* WHAT THE TASK ASKS
Count how many lines in the data hold the word "boolean", and give that number alone.

************

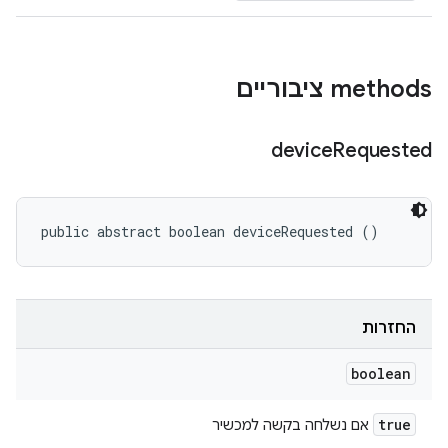
‫methods ציבוריים
device
Requested
public abstract boolean deviceRequested ()
החזרות
boolean
true
אם נשלחה בקשה למכשיר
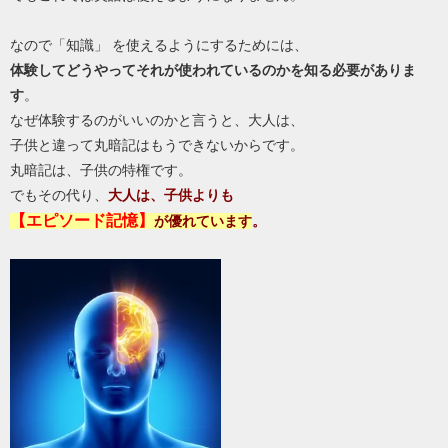
なので「知識」 を使えるようにするためには、
体験してどうやってそれが使われているのかを知る必要がありま
す
。
なぜ体験するのがいいのかと言うと、大人は、
子供と違って丸暗記はもうできないからです。
丸暗記は、子供の特権です。
でもその代り、
大人は、子供よりも
【エピソード記憶】
が優れています
。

************

* RESPONSE BOX
2